Stored data
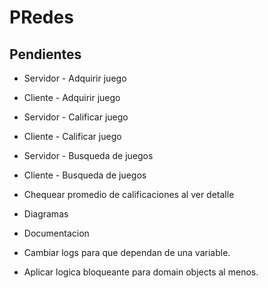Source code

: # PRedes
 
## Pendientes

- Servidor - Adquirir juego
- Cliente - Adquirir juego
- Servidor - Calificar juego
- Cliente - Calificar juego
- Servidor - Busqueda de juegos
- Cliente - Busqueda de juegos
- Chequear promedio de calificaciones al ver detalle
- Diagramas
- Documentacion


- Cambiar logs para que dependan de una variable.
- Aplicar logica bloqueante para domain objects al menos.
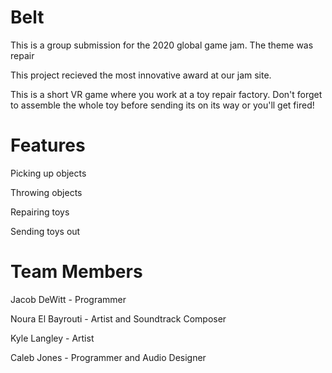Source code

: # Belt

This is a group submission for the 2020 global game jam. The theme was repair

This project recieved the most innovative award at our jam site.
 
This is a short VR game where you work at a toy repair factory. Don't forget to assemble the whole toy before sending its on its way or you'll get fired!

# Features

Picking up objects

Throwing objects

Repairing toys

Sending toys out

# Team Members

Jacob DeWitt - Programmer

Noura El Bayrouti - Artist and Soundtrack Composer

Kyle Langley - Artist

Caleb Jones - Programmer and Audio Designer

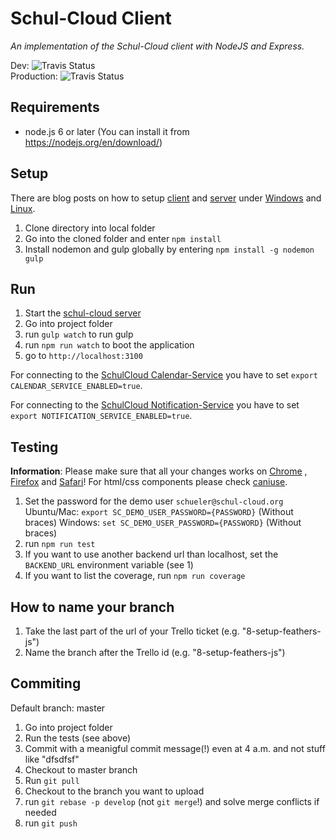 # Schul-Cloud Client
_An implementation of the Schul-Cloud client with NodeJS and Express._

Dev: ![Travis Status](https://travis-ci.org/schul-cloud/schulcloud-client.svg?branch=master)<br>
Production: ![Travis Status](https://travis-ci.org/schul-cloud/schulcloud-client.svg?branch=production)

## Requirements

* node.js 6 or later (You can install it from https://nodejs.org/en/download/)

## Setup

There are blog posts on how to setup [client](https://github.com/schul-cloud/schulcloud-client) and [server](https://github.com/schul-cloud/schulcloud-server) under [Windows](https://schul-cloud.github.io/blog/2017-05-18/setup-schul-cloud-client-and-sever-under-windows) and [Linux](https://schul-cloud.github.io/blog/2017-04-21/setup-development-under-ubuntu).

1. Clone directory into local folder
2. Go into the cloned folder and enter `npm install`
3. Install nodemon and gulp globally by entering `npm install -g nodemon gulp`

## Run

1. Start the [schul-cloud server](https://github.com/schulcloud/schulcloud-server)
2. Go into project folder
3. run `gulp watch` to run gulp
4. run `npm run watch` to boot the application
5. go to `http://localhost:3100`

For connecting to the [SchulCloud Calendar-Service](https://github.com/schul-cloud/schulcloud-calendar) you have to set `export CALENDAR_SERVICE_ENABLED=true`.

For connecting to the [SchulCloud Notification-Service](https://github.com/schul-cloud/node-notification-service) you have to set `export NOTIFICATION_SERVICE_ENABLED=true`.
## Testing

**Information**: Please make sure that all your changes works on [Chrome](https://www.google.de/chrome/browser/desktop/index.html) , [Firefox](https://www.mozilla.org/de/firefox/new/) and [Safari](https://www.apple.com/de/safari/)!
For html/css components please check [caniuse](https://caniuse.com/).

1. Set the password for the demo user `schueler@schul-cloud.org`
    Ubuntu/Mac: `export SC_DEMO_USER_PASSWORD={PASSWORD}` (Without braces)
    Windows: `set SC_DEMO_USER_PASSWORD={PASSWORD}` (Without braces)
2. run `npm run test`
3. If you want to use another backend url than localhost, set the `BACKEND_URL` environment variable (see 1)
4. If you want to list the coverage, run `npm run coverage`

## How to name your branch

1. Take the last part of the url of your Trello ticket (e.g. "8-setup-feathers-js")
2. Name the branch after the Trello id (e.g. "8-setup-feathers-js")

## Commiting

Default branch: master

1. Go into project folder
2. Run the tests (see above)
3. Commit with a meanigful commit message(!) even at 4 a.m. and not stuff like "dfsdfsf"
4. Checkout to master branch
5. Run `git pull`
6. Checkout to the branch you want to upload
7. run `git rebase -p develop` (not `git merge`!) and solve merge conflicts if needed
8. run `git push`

◆ AIM OF THE EXERCISE
Transcribe the material from the line containing "This is a short" through the line containing "NodeJS and Express._", with both of those lines included. Leave the pictures out.

◆ WRITTEN SOLUTION
This is a short VR game where you work at a toy repair factory. Don't forget to assemble the whole toy before sending its on its way or you'll get fired!

# Features

Picking up objects

Throwing objects

Repairing toys

Sending toys out

# Team Members

Jacob DeWitt - Programmer

Noura El Bayrouti - Artist and Soundtrack Composer

Kyle Langley - Artist

Caleb Jones - Programmer and Audio Designer

 # Schul-Cloud Client
_An implementation of the Schul-Cloud client with NodeJS and Express._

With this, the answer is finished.